Hive replication policies

These policies support table-level replication and can replicate Hive external tables from on-premises clusters (CDH and Cloudera Private Cloud Base) to cloud storage such as S3 and ABFS and to Data Hubs. They also can:
  • replicate data stored in Hive tables, Hive metadata, data in Hive metastore, and Impala metadata (catalog server metadata) associated with Impala tables registered in the Hive metastore, and
  • migrate Sentry permissions to Ranger.
Some use cases where you can use Hive replication policies include:
  • Backing up data periodically.
  • Performing a recovery operation when necessary.
  • Creating a development and test system for engineers to run quality checks.

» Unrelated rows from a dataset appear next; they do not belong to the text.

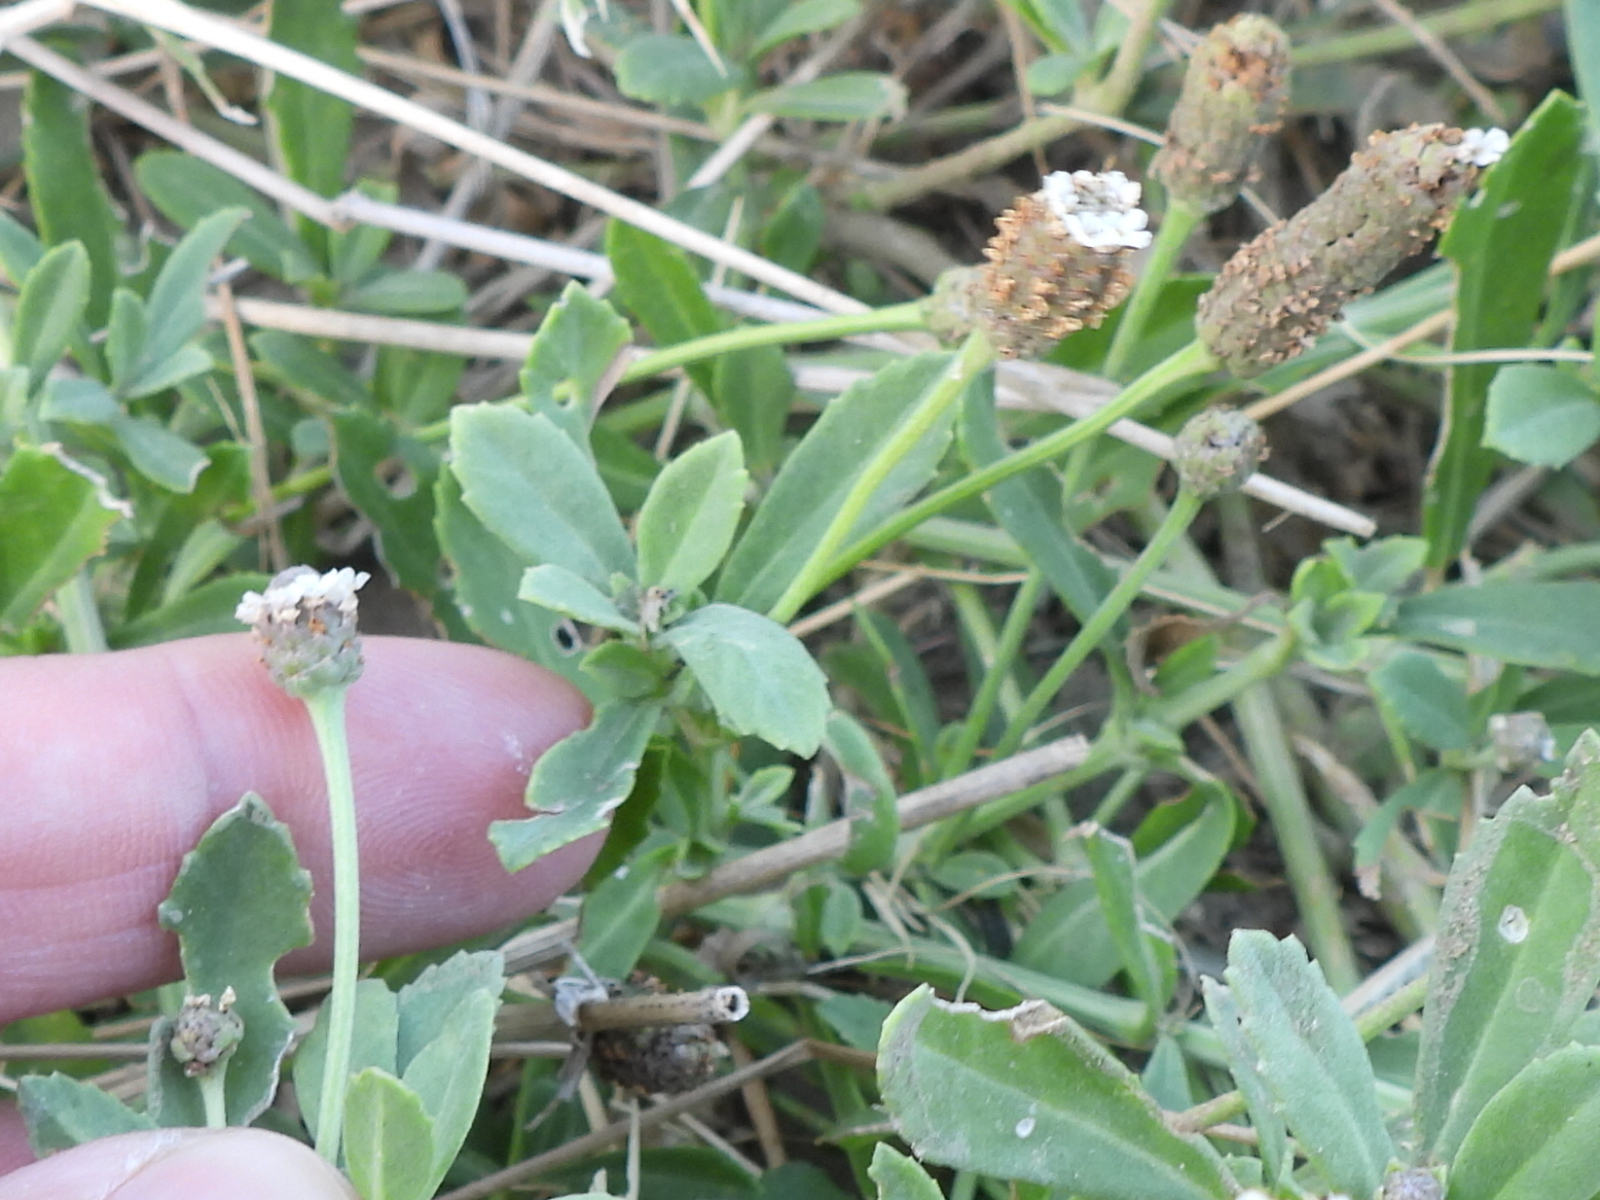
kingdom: Plantae
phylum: Tracheophyta
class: Magnoliopsida
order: Lamiales
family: Verbenaceae
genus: Phyla
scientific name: Phyla nodiflora
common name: Frogfruit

HBase replication policies

You can create these policies to replicate HBase data from a source classic cluster (CDH or Cloudera Private Cloud Base cluster), COD, or Data Hub to a target Data Hub or COD cluster. You can also copy or replicate HBase data between different environments within a Virtual Private Cloud (VPC) using these policies. Any future data change in the source cluster is pushed to the target cluster automatically without user intervention.

Some use cases where you can use HBase replication policies include:
  • Performing an active-active disaster recovery with conflict resolution (enabling other disaster recovery use cases which provides an efficient utilization of resources).
  • Copying required data to the cloud clusters for heavy-duty analytics workloads which helps to optimize on-premises cluster performance.
  • Utilizing the continuous data synchronize feature to implement a hybrid cloud that in turn helps you to use it in various other use cases.

CDP CLI for HDFS and Hive replication policies

You can also use CDP CLI commands to create HDFS and Hive replication policies. The CDP CLI commands for Replication Manager are under the replicationmanager CDP CLI option. For more information, see CDP CLI for Replication Manager.

CDP CLI is a unified tool to manage all the Cloudera Public Cloud services. This gives you the flexibility to use it across services from a single pane, view required information in a single scroll (for example, you can view all available clusters’ service status in a single page), and collaborate to troubleshoot issues.